Li “Leo” Xiong (Communication) is studying how people relate to video games and new communication technologies – including the communication they engage in while playing. A graduate of the Beijing Foreign Studies University with a master’s in culture studies from the University of Edinburgh, Xiong now focuses on the social consequences of new communication technologies. He hopes to develop and build “a social app that helps people play games and share media files.” Xiong expects to take courses in Cinematic Arts and Engineering along the way. He has definite ideas about furthering cross-fertilization: “Formal and informal efforts should be made so that real products, academic and entrepreneurial, can be shipped,” he says. Xiong would like to see the Annenberg Fellows program “solicit research and business ideas from all three schools and see if any of those can be mashed up.”

 

USC ANNENBERG FELLOW

Kristy Kang (Cinematic Arts) is looking to combine her existing skills in digital media with games techniques and factual and visual material in East Asian studies. Having earned her M.F.A. in animation and digital arts at USC 11 years ago, she’s now moving on to a doctoral degree. Next fall she’ll take a course in the USC Annenberg School, where she looks forward to making contact with communication students. “I’ve already been producing interactive DVD-ROM projects as creative director of the Labyrinth Project [a multimedia scholarship effort based in the School of Cinematic Arts] and will apply my experience there to the development of my dissertation,” she says.

 

USC ANNENBERG FELLOW

Nupur Kothari (Engineering) comes to her Annenberg Fellowship from the elite Indian Institutes of Technology to pursue her specialty, advanced networks of intercommunicating sensors that can monitor environments, as basic scientific data, or search for warnings of danger or signals of opportunity. She wants to make it simpler for non-specialists to write and understand programs for sensor networks; and, as a fellow, she sees "a distinct possibility of collaboration with fellows from the schools of Communication and Cinematic Arts, using mobile phones or custom-made devices as sensors.
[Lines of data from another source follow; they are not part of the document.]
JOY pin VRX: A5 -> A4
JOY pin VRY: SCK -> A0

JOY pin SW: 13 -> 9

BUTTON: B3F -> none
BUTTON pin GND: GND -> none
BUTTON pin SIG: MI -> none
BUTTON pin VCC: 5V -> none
For example, she says, “one could imagine using cell phone cameras to observe the impact of media on individuals or groups.”

 

USC ANNENBERG FELLOW

Hyunjin Yoon (Engineering) is coming to her Annenberg Fellowship with degrees in computer science and engineering from Ewha Womans University in Seoul. As a computer science graduate student in the USC Viterbi School, she is hoping to make machines better at pulling information out of complicated environments, making these machines better able to communicate with the humans who are using them. Among the uses she’s trying to improve is rehabilitation of patients with nerve damage, and to further this work, she’s hoping to take courses on rehabilitation. She had many choices of places to go to further her career but  “school rank was the very first thing considered in deciding where to go, and it was a plus that USC had a great reputation for its strong alumni network in my home country.”

 

USC ANNENBERG FELLOW

Sepehr Dehpour (Cinematic Arts) is the epitome of a cross-over scholar. A first-year M.F.A. student in animation and digital arts, he is interested in better ways to render images digitally, using tools like “Human Skin Shader” writing, 3-D models and “wizards” to guide non-technical artists in the digital realm. With an undergraduate degree in electrical engineering from Beheshti University of Iran, Dehpour fully expects to venture outside the School of Cinematic Arts in his USC studies. “I’m looking for both technical and artistic achievement in my work,” he says. “For the technical achievement, I’m looking forward to collaboration with computer scientists.”